- [Desafíos]
a) Enumera a todos los que chiflan según la oración del texto sobre los chiflidos a los políticos que comienza con «Chiflan los medios».
b) Prolonga el texto sobre los chiflidos a los políticos a partir de su última oración.

- [Texto de lectura]
%%

Partamos de un hecho cierto y real: A ningún político se le niega un chiflido. Ni aquí, ni en ninguna parte del mundo. Y valga decirlo, no solamente una chiflada, porque muchos se merecen también una madreada.
Sin embargo, los recientes episodios de chiflidos a Santos, que bien hubieran podido ser para Uribe, o Gaviria, o Pastrana o el mismo Rafael Núñez, nos desnuda de cuerpo entero. Los colombianos somos expertos en la gavilla, la mansalva, el bullyng comunitario. Nos gusta putear en grupo, ser valientes en masa, agredir en montonera y no porque nos falten razones para hacerlo en forma individual, sino porque nada nos produce más satisfacción que quejarnos en conjunto, tirar la piedra y poder esconder la mano.
Vociferar en muchedumbre nos salva de las responsabilidades, de poner la cara y sobre todo de ofrecer soluciones. Nos gusta quejarnos, gruñir, renegar, reprochar y si es en medio de una batahola de insultos y algarabía, más nos gusta. Colombiano que se respete no resiste la orgásmica sensación de insultar en público y con coro.
Chiflar no es sólo el acto prosaico de hacer un ruido estridente con los labios mientras se llena de babas al vecino. Es de alguna manera, la identificación de la manada y por eso chiflamos al policía que agarra al raponero, chiflamos a la selección cuando pierde, a la estudiante que se tropieza, al peluquero amanerado, al arbitro que se equivoca y al bus que no nos para. Chiflan los medios cuando algo no les gusta, chifla la iglesia cuando de derechos reproductivos se trata, chifla la Procuraduría cuando algo huele a libertad, chifla la Fiscalía cuando alguien llama al juicio a su poder omnímodo, chifla la derecha a Petro, Piedad Córdoba y a Robledo y chiflan los mamertos porque si. Y porque no.
Es de alguna manera un acto hipócrita pero un acto libre al fin y al cabo, por lo que resulta ridículo, aunque no extraño, la bobada de evitarlas por decreto como hicieron los alcaldes de Barrancabermeja y de Pasto para “ salvar” de la chiflatina pública, al Vicepresidente y al Presidente respectivamente, como si ellos, viejos lobos de mar, con más cuero que piel, les importara.

%%

- [Entradas listadas]
%%

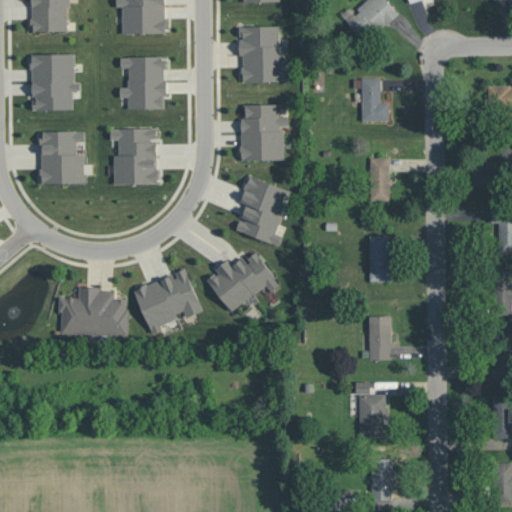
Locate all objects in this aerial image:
building: (258, 0)
building: (410, 0)
building: (50, 15)
building: (143, 15)
building: (371, 17)
building: (263, 53)
building: (54, 80)
building: (145, 81)
building: (500, 95)
building: (374, 100)
building: (263, 131)
building: (136, 155)
building: (62, 156)
building: (380, 178)
road: (195, 194)
road: (11, 201)
building: (263, 208)
building: (503, 224)
road: (17, 241)
road: (437, 242)
building: (380, 257)
building: (242, 279)
building: (503, 291)
building: (169, 298)
building: (95, 313)
building: (380, 337)
building: (502, 364)
building: (373, 411)
building: (501, 415)
building: (382, 478)
building: (503, 480)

%%

- [Las respuestas]
a) los medios, la iglesia, la Procuraduría, la Fiscalía, la derecha, los mamertos

b)
Sin embargo, chiflar, chifla cualquiera,¿ pero silbar? El silbar implica alguna forma de elaboración, de construcción de una idea, de un trabajo de preparación, de una posición individual, porque el silbido, como las cocacolas de cada pueblo, saben distinto.
El que silba propone, piensa, entiende, opina, expresa, plantea y lo asume, se hace responsable porque el silbido es en voz baja, casi en minúsculas pero al que atrapa, no lo suelta porque lo convence con la fuerza melodiosa de su argumento. Y no se trata de volverse turpial o ruiseñor de la noche a la mañana, sino tal vez, tan sólo de alejarse de la estridencia iridiscente del loro resabiado.
Chiflar es demoler, devorar, desmantelar y por eso es un acto irracional, sanguíneo y pasional. Silbar, por el contrario, es construir, proponer, opinar, es un acto en el que interviene el corazón y la razón, meditado y de alguna manera, cariñoso. Al chiflar pintamos una mueca y al silbar dibujamos un beso y por eso, tal vez, lo que estamos necesitando es menos saltimbanquis estruendosos y más muestras de cariño constructivo…
Y no es sólo que nos guste chiflar o atacar en montonera…sino que, seamos realistas, ¿cómo podríamos chiflar o madrear individualmente al presidente o a cualquiera de los otros politicuchos sinvergüenzas que nos tienen hastiados con sus embarradas? ¿Cuándo tendría el ciudadano común de encontrárselos frente a frente y cantarle sus cuatro(cientas) verdades? De ahí que toque conformarse con la chiflada colectiva, que claro, además, es más sonora y tiene mayor repercusión y difusión.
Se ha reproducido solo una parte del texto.